» **AUSGEWÄHLTER TEXT**
-*-

Neben Pedelecs gibt es noch weitere Elektro-Räder, die rechtlich jedoch keine Fahrräder sind, sondern als Kraftfahrzeug gelten: sogenannte S-Pedelecs, die vom Motor bis maximal 45 km/h unterstützt werden. Zum Fahren braucht man daher mindestens einen Mofaführerschein und ein Versicherungskennzeichen. Es besteht Helmpflicht. Zudem dürfen diese Räder nicht auf Radwegen fahren.

Im Folgenden werden nur Pedelecs behandelt.

Rahmenform und Federung: Hier gelten in der Regel die gleichen Anforderungen, wie für herkömmliche Fahrräder.

Antrieb: Der Elektromotor kann an drei verschiedenen Stellen des Pedelecs positioniert sein – an der Vorderradnabe (Frontmotor), am Tretlager (Mittelmotor) oder an der Hinterradnabe (Heckmotor). Der Heckantrieb unterstützt meist kräftig, kaum verzögert und an das eigene Fahrverhalten angepasst. Frontmotoren reagieren hingegen oft verzögert und unterstützen teils sehr stark, egal wie fest Sie in die Pedale treten. Beim Mittelmotor gibt es quasi keine Verzögerung beim Treten. Die Lage des Motors bestimmt, ob das Pedelec mit Naben- oder Kettenschaltung bzw. mit Rücktritt ausgestattet werden kann.

Bedürfnisgerecht: Wer eine Rücktrittbremse gewohnt ist und sie nicht missen möchte, benötigt ein Pedelec mit Mittel- oder Frontantrieb. Gleiches gilt, wenn Sie eine wartungsarme Nabenschaltung bevorzugen. Sportlichere  Fahrer, die mit einer Kettenschaltung gut zurechtkommen und keinen Rücktritt benötigen, können hingegen auch zum Pedelec mit Heckmotor greifen.

Anfahrhilfe: Manche Pedelecs sind damit ausgestattet und können dadurch bis zum Erreichen von 6 km/h allein mit Motorkraft fahren. Besonders beim Losfahren an Ampeln oder am Berg ist dies eine zusätzliche Erleichterung.

Akkus: Die Reichweite der Akkus ist vor allem abhängig  davon, welche Strecke gefahren wird (bergig oder Flachland), wie stark der Unterstützungsgrad des Elektroantriebs eingestellt ist und welche Umgebungstemperatur herrscht (Wintertemperaturen senken die Akkuleistung deutlich). Sie liegt je nach Nutzung und Kapazität des Akkus zwischen 20 und 100 Kilometer. Danach müssen die Akkus wieder aufgeladen werden. Sie können einfach vom Pedelec getrennt und an jeder normalen Steckdose geladen werden. Dies dauert, abhängig vom Modell und Ladungszustand, zwei bis neun Stunden. Die meisten Hersteller garantieren für ihre Akkus eine Mindestzahl von 500 Ladezyklen. Bei einer Reichweite von 40 Kilometern können Sie mit dem Akku 20.000 Kilometer weit fahren, bevor er ausgetauscht werden muss. Ein neuer Akku schlägt mit etwa 500 Euro zu Buche.

-*-

» **DATENSÄTZE**
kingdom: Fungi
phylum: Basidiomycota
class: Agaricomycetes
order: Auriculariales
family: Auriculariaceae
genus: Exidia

-*-

» **BITTE BEARBEITEN**
a. Bis zu welcher Geschwindigkeit kann ein Pedelec mit Anfahrhilfe laut dem Text über Pedelecs allein mit Motorkraft fahren?
b. Führe den Text über Pedelecs nach seinem letzten Satz weiter.

» **LÖSUNGEN**
a. Bis 6 km/h.

b.
Gewicht: Pedelecs sind schwerer als normale Fahrräder. Wenn Sie das Pedelec im Alltag einige Stufen hinauf- oder hinuntertragen müssen, testen Sie im Fahrradgeschäft unbedingt, ob es nicht zu schwer oder unhandlich für Sie ist. Machen Sie auch eine Probefahrt, ohne den Motor einzuschalten, um zu sehen, ob Sie das Pedelec gegebenenfalls auch mit leerem Akku fahren können.

Kosten: Im Fachhandel kostet ein Pedelec in der Regel zwischen 1.500 und 3.000 Euro, je nach Ausstattung und technischen Eigenschaften. In Discountern oder Baumärkten gibt es gelegentlich Angebote für sehr einfache E-Räder, die deutlich weniger kosten (teilweise unter 700 Euro). Es ist für Laien aber teilweise schwierig, ein »Schnäppchen« von schlechten Produkten zu unterscheiden. Die Kosten für das Aufladen des Akkus betragen rund 20 Cent pro 100 Kilometer. Damit sind die Energiekosten für das Pedelec fast 60-mal geringer als für das Auto.

Pedelec-Dreirad: Bei Problemen mit dem Gleichgewicht empfiehlt sich ein Dreirad. Viele moderne Sessel- oder Liegedreiräder gibt es auch mit Elektrounterstützung. Sie sind bequem und lassen sich auch bei höheren Geschwindigkeiten gut fahren.

Kopfschutz: Aufgrund der höheren Geschwindigkeiten im Vergleich zum herkömmlichen Fahrrad sollte ein Fahrradhelm getragen werden. Wichtig ist, dass der Helm gut sitzt und sich einfach auf Ihre Kopfgröße einstellen lässt. Probieren Sie daher im Laden in aller Ruhe mehrere Modelle auf. Er sollte sich gut handhaben lassen - und Ihnen gefallen, damit Sie ihn gern tragen.

Wichtig: Nehmen Sie sich für den Kauf eines Pedelecs ausreichend Zeit. Lassen Sie sich im Fachhandel gut beraten und machen Sie auf jeden Fall eine ausgedehnte Probefahrt! Testen Sie die verschiedenen Antriebsformen, um ein Gespür für sie zu bekommen und den Antrieb zu wählen, mit dem Sie am besten zurechtkommen. Achten Sie drauf, dass Ihr Pedelec verkehrssicher ist.